WHAT YOU WILL DO
Copy every entry exactly as it stands, though any image it holds should stay out of the copy.

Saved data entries
====

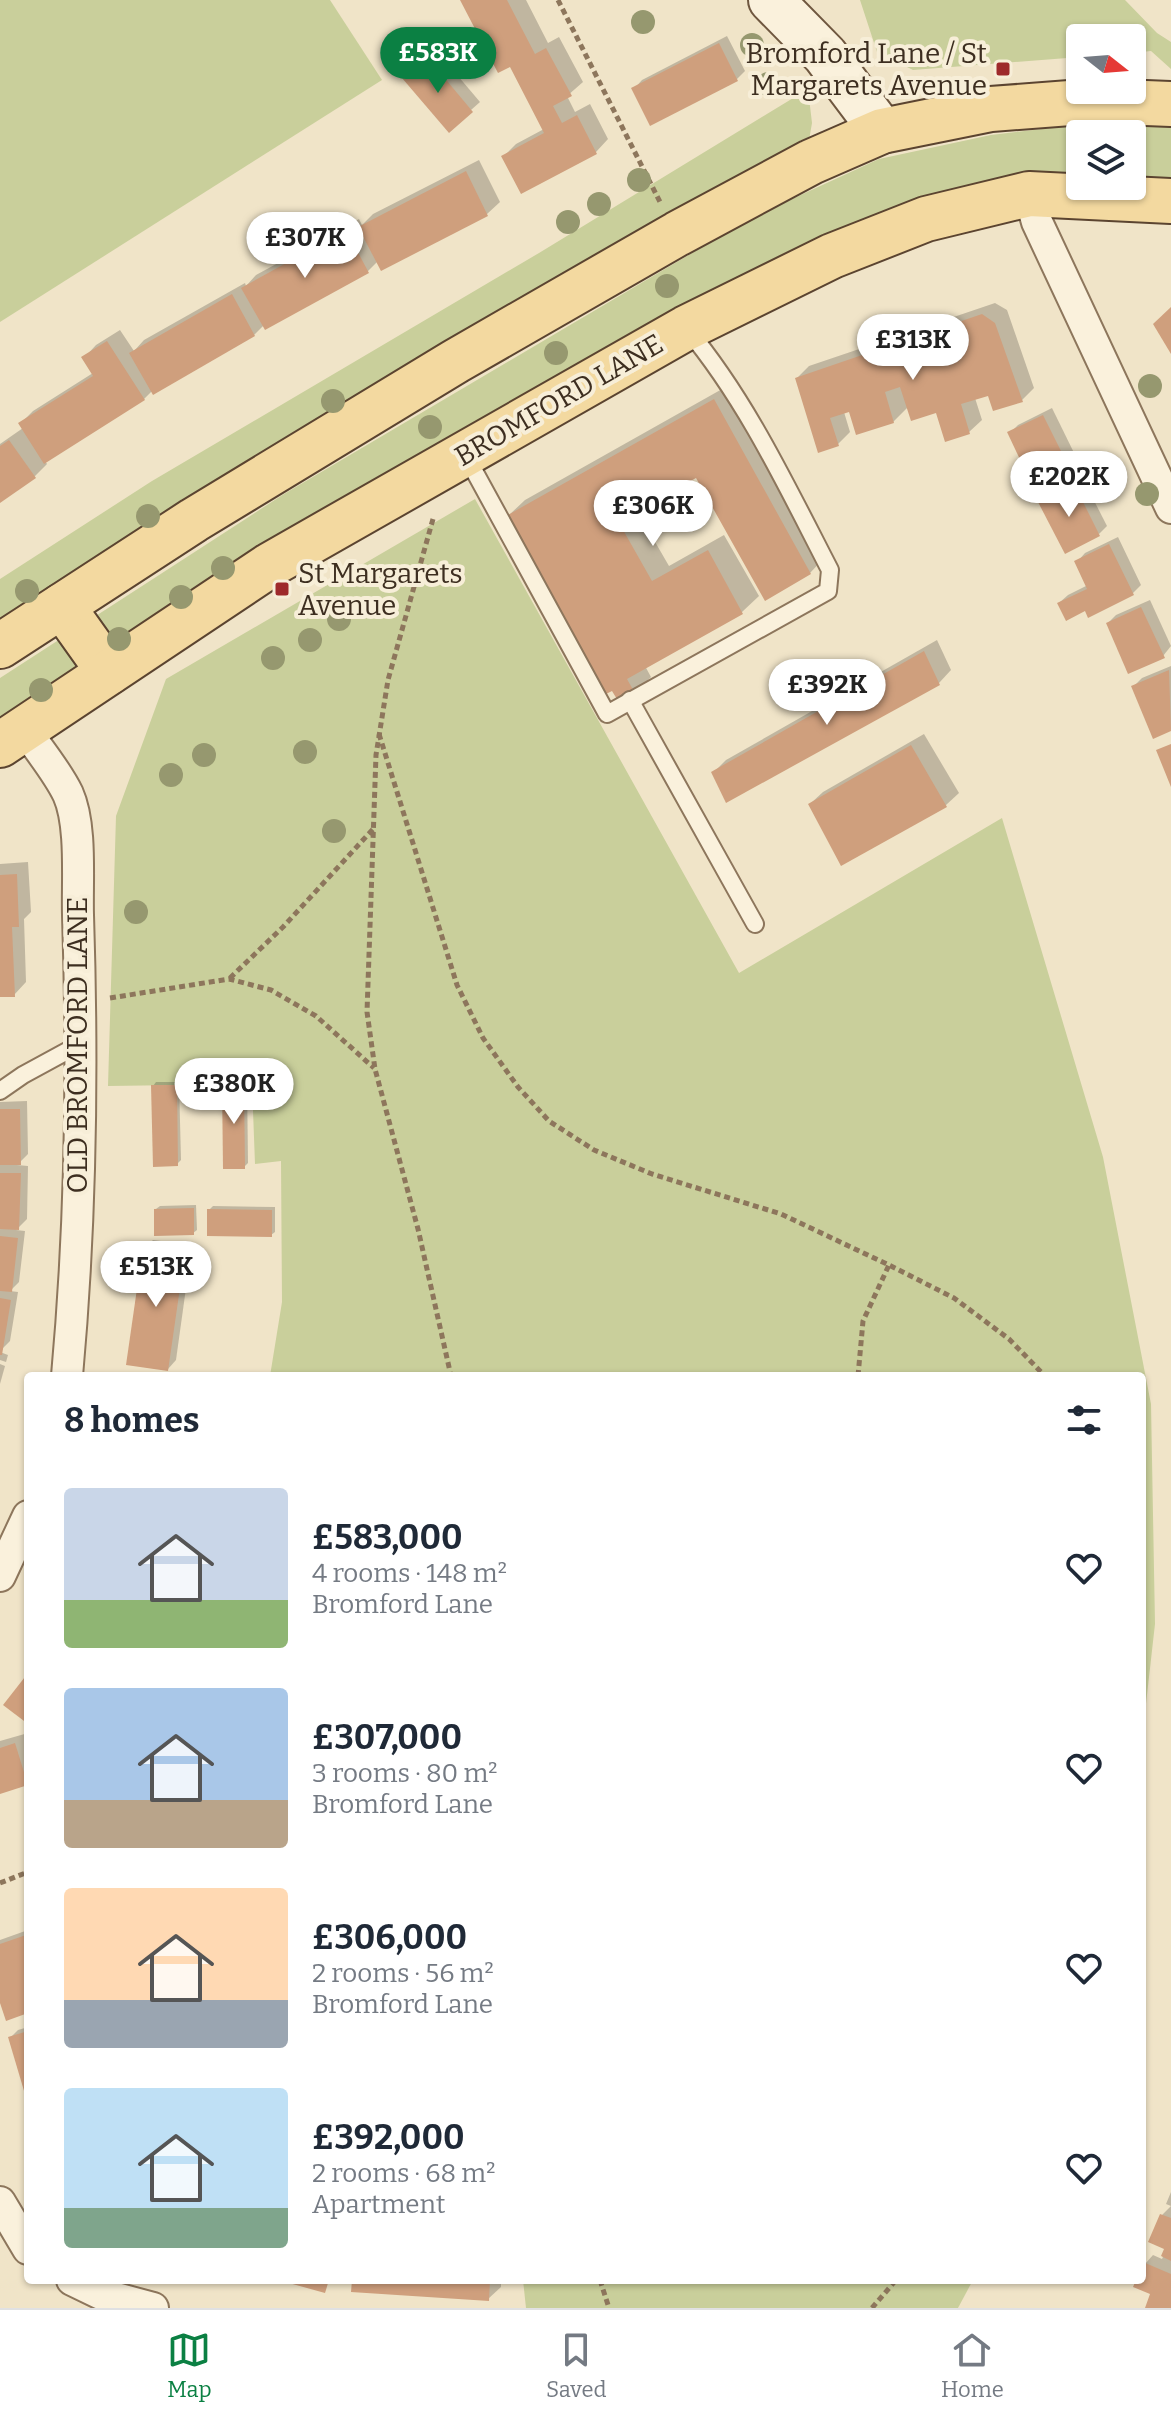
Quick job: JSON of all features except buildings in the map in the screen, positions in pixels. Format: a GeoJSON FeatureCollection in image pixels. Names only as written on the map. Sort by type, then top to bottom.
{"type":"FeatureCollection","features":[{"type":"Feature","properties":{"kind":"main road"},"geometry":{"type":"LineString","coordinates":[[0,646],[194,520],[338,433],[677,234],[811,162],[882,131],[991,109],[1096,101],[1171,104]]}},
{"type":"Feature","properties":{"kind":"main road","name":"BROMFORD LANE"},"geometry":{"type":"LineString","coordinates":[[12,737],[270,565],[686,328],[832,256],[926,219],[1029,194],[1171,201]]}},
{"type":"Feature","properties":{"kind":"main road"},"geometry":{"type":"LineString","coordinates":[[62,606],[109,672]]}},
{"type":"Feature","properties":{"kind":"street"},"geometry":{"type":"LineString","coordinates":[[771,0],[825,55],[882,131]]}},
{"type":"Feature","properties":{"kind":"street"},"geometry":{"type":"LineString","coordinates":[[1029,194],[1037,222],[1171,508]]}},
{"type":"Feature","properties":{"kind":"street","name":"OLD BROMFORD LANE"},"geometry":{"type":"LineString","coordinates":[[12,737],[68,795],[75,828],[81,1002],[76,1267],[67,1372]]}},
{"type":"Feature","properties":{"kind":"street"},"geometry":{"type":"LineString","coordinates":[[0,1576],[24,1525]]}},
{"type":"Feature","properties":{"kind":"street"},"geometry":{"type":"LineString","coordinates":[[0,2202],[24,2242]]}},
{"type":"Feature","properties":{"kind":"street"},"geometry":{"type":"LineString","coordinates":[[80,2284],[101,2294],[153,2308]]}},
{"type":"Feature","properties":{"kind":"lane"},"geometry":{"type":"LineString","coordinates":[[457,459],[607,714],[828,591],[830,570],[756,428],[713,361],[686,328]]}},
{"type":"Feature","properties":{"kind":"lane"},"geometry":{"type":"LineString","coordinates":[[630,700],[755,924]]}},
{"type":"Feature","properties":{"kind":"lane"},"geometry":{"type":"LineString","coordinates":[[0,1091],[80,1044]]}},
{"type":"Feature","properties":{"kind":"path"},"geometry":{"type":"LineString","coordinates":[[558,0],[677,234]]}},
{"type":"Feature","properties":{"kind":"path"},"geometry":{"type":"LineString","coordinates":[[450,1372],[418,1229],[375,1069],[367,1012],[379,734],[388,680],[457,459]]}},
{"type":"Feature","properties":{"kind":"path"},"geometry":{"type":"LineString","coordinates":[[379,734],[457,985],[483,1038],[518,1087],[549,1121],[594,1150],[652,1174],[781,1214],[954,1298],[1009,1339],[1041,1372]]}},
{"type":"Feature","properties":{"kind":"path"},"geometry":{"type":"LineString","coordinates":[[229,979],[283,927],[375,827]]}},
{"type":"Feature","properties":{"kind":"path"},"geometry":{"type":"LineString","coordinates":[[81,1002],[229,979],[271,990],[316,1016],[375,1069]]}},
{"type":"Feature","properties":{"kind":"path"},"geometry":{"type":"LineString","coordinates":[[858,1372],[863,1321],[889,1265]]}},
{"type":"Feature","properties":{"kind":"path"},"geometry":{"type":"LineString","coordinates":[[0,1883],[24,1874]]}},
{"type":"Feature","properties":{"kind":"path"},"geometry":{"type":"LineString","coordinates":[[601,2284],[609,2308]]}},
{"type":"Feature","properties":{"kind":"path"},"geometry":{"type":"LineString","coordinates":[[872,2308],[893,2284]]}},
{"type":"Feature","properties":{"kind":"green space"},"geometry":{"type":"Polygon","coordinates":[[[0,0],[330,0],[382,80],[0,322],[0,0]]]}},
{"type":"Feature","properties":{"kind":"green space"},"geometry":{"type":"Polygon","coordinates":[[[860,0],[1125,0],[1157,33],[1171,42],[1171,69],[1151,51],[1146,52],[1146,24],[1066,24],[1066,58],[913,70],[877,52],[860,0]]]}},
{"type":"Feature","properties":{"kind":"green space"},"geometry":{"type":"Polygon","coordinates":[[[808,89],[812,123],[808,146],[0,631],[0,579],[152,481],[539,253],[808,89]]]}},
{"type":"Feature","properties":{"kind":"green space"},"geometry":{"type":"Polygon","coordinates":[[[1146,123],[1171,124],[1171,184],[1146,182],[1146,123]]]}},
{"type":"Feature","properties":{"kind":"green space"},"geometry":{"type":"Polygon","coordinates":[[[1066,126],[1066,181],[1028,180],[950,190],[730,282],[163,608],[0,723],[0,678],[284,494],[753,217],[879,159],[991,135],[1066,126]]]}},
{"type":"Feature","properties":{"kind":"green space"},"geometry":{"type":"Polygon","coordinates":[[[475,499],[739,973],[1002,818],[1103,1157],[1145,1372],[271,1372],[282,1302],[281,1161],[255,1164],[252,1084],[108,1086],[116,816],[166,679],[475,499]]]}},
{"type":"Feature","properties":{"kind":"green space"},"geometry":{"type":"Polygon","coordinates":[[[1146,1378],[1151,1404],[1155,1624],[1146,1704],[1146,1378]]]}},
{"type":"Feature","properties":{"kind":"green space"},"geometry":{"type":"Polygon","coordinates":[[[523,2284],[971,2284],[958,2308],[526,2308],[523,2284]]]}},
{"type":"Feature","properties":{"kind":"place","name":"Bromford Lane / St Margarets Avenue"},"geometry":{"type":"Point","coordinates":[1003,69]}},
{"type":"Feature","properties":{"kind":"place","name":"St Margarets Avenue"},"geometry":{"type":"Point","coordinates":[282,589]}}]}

====

OUTPUT
Quick job: JSON of all features except buildings in the map in the screen, positions in pixels. Format: a GeoJSON FeatureCollection in image pixels. Names only as written on the map. Sort by type, then top to bottom.
{"type":"FeatureCollection","features":[{"type":"Feature","properties":{"kind":"main road"},"geometry":{"type":"LineString","coordinates":[[0,646],[194,520],[338,433],[677,234],[811,162],[882,131],[991,109],[1096,101],[1171,104]]}},
{"type":"Feature","properties":{"kind":"main road","name":"BROMFORD LANE"},"geometry":{"type":"LineString","coordinates":[[12,737],[270,565],[686,328],[832,256],[926,219],[1029,194],[1171,201]]}},
{"type":"Feature","properties":{"kind":"main road"},"geometry":{"type":"LineString","coordinates":[[62,606],[109,672]]}},
{"type":"Feature","properties":{"kind":"street"},"geometry":{"type":"LineString","coordinates":[[771,0],[825,55],[882,131]]}},
{"type":"Feature","properties":{"kind":"street"},"geometry":{"type":"LineString","coordinates":[[1029,194],[1037,222],[1171,508]]}},
{"type":"Feature","properties":{"kind":"street","name":"OLD BROMFORD LANE"},"geometry":{"type":"LineString","coordinates":[[12,737],[68,795],[75,828],[81,1002],[76,1267],[67,1372]]}},
{"type":"Feature","properties":{"kind":"street"},"geometry":{"type":"LineString","coordinates":[[0,1576],[24,1525]]}},
{"type":"Feature","properties":{"kind":"street"},"geometry":{"type":"LineString","coordinates":[[0,2202],[24,2242]]}},
{"type":"Feature","properties":{"kind":"street"},"geometry":{"type":"LineString","coordinates":[[80,2284],[101,2294],[153,2308]]}},
{"type":"Feature","properties":{"kind":"lane"},"geometry":{"type":"LineString","coordinates":[[457,459],[607,714],[828,591],[830,570],[756,428],[713,361],[686,328]]}},
{"type":"Feature","properties":{"kind":"lane"},"geometry":{"type":"LineString","coordinates":[[630,700],[755,924]]}},
{"type":"Feature","properties":{"kind":"lane"},"geometry":{"type":"LineString","coordinates":[[0,1091],[80,1044]]}},
{"type":"Feature","properties":{"kind":"path"},"geometry":{"type":"LineString","coordinates":[[558,0],[677,234]]}},
{"type":"Feature","properties":{"kind":"path"},"geometry":{"type":"LineString","coordinates":[[450,1372],[418,1229],[375,1069],[367,1012],[379,734],[388,680],[457,459]]}},
{"type":"Feature","properties":{"kind":"path"},"geometry":{"type":"LineString","coordinates":[[379,734],[457,985],[483,1038],[518,1087],[549,1121],[594,1150],[652,1174],[781,1214],[954,1298],[1009,1339],[1041,1372]]}},
{"type":"Feature","properties":{"kind":"path"},"geometry":{"type":"LineString","coordinates":[[229,979],[283,927],[375,827]]}},
{"type":"Feature","properties":{"kind":"path"},"geometry":{"type":"LineString","coordinates":[[81,1002],[229,979],[271,990],[316,1016],[375,1069]]}},
{"type":"Feature","properties":{"kind":"path"},"geometry":{"type":"LineString","coordinates":[[858,1372],[863,1321],[889,1265]]}},
{"type":"Feature","properties":{"kind":"path"},"geometry":{"type":"LineString","coordinates":[[0,1883],[24,1874]]}},
{"type":"Feature","properties":{"kind":"path"},"geometry":{"type":"LineString","coordinates":[[601,2284],[609,2308]]}},
{"type":"Feature","properties":{"kind":"path"},"geometry":{"type":"LineString","coordinates":[[872,2308],[893,2284]]}},
{"type":"Feature","properties":{"kind":"green space"},"geometry":{"type":"Polygon","coordinates":[[[0,0],[330,0],[382,80],[0,322],[0,0]]]}},
{"type":"Feature","properties":{"kind":"green space"},"geometry":{"type":"Polygon","coordinates":[[[860,0],[1125,0],[1157,33],[1171,42],[1171,69],[1151,51],[1146,52],[1146,24],[1066,24],[1066,58],[913,70],[877,52],[860,0]]]}},
{"type":"Feature","properties":{"kind":"green space"},"geometry":{"type":"Polygon","coordinates":[[[808,89],[812,123],[808,146],[0,631],[0,579],[152,481],[539,253],[808,89]]]}},
{"type":"Feature","properties":{"kind":"green space"},"geometry":{"type":"Polygon","coordinates":[[[1146,123],[1171,124],[1171,184],[1146,182],[1146,123]]]}},
{"type":"Feature","properties":{"kind":"green space"},"geometry":{"type":"Polygon","coordinates":[[[1066,126],[1066,181],[1028,180],[950,190],[730,282],[163,608],[0,723],[0,678],[284,494],[753,217],[879,159],[991,135],[1066,126]]]}},
{"type":"Feature","properties":{"kind":"green space"},"geometry":{"type":"Polygon","coordinates":[[[475,499],[739,973],[1002,818],[1103,1157],[1145,1372],[271,1372],[282,1302],[281,1161],[255,1164],[252,1084],[108,1086],[116,816],[166,679],[475,499]]]}},
{"type":"Feature","properties":{"kind":"green space"},"geometry":{"type":"Polygon","coordinates":[[[1146,1378],[1151,1404],[1155,1624],[1146,1704],[1146,1378]]]}},
{"type":"Feature","properties":{"kind":"green space"},"geometry":{"type":"Polygon","coordinates":[[[523,2284],[971,2284],[958,2308],[526,2308],[523,2284]]]}},
{"type":"Feature","properties":{"kind":"place","name":"Bromford Lane / St Margarets Avenue"},"geometry":{"type":"Point","coordinates":[1003,69]}},
{"type":"Feature","properties":{"kind":"place","name":"St Margarets Avenue"},"geometry":{"type":"Point","coordinates":[282,589]}}]}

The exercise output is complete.